На третий день после этих парашютов, меня, Уманского, Губанова из моей группы, и еще человек 7 или 8 из других групп направляют в штаб района, к Северскому. Мы пришли туда, нас покормили. Статик Ветовский там был хозяином, кормил нас. Там продукты остались. И там я опять стал командиром группы, стал охранять этот районный штаб. Потом стали опять немцы наступать, опять начались бои, - и всё равно приходилось отходить. К нам стали летать самолеты, бросать продукты, эти продукты надо было прятать. Так вот, моей группе доверили еще и прятать эти продукты. Мы стали прятать их на деревьях недалеко от расположения нашего отряда. Первое время, когда мы прятали их в земле, немцы их находили. А когда стали прятать на деревьях, первое время не находили, - а потом стали находить и на деревьях тоже. Тоже все или заберут, или побросают. Потом нам стали давать боевые задания. Мы стали ходить на шоссейную дорогу. Придем к шоссейной дороге, заляжем, ждем, когда машин поменьше идет. Слышим: машина-одиночка идет, или 2-3 машины. Тогда мы их забрасывали гранатами, и тут же уходили. Некоторые немцы отстреливались, а некоторые бежали. Мы благополучно уходили, но иногда были и потери...

 

 

А.Д.: - До вас доходила информацию о том, что Севастополь сдан?

- Знали. 3 июля 1942 года.

А.Д.: - После того, как сдали Севастополь, к вам в партизаны кто-то пробивался?

- Мы ходили под Севастополь, думали, что там найдем своих. Нашли несколько человек: один был секретарем симферопольского Горисполкома, и еще несколько человек нашли. Мы видели, как наших пленных вели с Севастополя на Бахчисарай, и в Симферополь, - но была такая охрана, что мы не могли ничего сделать. Железная дорога была позади нас, а она в какой-то яме проходит, очень глубоко. Через нее нам надо пробираться, чтобы в лес попасть, - не вылезешь потом обратно. Туда спустишься, а потом на этой стене расстреляют. Мы ничего не могли сделать, абсолютно! А там много, столько вели наших войск! Охрана, собаки. К нам пробились единицы: человек 7-8, не больше. Мы их проверили. Были ли они там, нет ли...

А.Д.: - Как проходили проверка вновь прибывших?

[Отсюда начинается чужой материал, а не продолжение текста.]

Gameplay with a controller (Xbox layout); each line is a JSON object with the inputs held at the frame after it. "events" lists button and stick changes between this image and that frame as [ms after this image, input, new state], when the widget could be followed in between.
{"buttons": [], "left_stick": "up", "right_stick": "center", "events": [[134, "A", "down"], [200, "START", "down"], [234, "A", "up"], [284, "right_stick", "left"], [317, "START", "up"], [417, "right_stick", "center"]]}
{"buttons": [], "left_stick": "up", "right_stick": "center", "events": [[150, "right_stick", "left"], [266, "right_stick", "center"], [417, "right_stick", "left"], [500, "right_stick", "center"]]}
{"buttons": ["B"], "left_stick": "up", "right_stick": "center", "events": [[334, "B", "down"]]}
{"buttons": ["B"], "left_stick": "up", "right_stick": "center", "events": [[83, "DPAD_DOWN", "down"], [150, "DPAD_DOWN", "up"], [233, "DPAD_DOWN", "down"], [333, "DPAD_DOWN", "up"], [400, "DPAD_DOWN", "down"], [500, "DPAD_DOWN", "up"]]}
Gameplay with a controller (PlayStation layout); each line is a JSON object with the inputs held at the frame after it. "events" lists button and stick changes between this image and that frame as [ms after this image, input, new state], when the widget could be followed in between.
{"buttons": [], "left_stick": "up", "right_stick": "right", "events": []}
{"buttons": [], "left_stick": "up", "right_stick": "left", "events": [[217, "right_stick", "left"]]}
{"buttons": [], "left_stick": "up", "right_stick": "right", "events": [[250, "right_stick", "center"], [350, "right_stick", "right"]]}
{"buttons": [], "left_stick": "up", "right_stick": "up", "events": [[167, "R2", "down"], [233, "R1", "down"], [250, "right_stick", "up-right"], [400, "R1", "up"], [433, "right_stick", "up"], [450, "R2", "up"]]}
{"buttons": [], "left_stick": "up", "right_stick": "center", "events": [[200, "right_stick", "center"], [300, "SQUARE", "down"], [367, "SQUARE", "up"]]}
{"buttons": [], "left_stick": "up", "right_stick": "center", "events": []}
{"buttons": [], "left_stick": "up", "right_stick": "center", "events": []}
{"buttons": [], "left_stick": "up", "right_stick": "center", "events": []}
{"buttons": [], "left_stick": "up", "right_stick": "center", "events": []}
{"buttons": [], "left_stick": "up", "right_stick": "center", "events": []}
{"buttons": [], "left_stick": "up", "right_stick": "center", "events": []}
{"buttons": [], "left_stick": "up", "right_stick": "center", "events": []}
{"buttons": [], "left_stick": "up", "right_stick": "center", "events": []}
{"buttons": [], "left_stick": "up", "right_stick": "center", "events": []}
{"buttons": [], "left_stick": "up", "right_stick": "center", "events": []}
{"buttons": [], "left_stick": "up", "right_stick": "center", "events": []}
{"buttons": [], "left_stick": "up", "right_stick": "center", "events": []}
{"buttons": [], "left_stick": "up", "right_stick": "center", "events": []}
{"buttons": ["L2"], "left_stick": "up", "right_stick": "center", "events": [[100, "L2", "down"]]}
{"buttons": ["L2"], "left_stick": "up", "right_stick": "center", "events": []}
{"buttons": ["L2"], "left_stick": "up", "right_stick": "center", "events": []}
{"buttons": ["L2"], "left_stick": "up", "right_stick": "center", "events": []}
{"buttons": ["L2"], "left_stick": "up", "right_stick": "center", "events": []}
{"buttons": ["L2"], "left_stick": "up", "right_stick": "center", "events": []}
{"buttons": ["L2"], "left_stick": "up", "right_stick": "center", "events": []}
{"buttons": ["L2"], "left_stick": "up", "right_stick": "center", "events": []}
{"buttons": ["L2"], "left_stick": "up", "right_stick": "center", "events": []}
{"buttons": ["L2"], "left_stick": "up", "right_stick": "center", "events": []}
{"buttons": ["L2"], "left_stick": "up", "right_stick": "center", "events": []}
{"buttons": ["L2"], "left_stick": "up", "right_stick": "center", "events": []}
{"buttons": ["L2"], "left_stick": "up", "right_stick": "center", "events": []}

- С Большой Земли не проверяли. А местное население проверяли через своих. Партизаны ходили в разведку в населенные пункты, в город Симферополь. Разведчицы ходили: Нина Усова и Катя Федченко. Они много данных приносили. Так что проверяли. Одного к нам заслали, и он все на Голый Шпиль просился. Оттуда наблюдать хорошо. Один раз был сильный бой, мы отошли, и он с нами отошел. Его заподозрили, потом стали допрашивать, - и он сознался, что его заслали. Потом его допросили и или повесили, или расстреляли. Он все говорил: "Все равно вас всех побьют. Придет и вам конец".

А.Д.: - Вам не приходилось исполнять?

- Нет. Там были другие, комитетчики для этих целей были. Расстреливали и своих другой раз за какой-то проступок. За большую провинность.

А.Д.: - Что считалось большой провинностью?

- Кражи продовольствия - самая большая провинность. И людоедство было.

А.Д.: - Погибших?

- Да. Хоронили, вырезали мягкие места и кушали. Чуть меня один раз не накормили. Это было, когда нас разбили, я вам рассказывал уже: мы собирались идти на операцию, когда девчата пошли на охоту. Мы вернулись, и потом все отступили. Мою группу послали опять на этот лагерь, охранять подступы к лесу. А вторую группу послали хоронить убитых, погибших. А у нас много погибло, человек около 30, все, кто находился в санчасти. Они не могли передвигаться. Говорят, один там выступал из моей группы: "Мы раненые, мы в госпитале, нас немцы не тронут". А они всех уничтожили! И вот та группа, которая хоронила, вырезала у убитых мягкие места и кушала. А мы с бойцом шли с Голого Шпиля к вечеру. Видим, - они что-то варят в ведрах, закрыто. Апрель, тепло уже стало. Я говорю: "Может быть, дадите нам покушать?" Они чего-то мнутся. Я посмотрел, посмотрел, потом говорю бойцу: "Пойдем, нам ничего здесь не дадут". Вот после этого мы и нашли быка в речке.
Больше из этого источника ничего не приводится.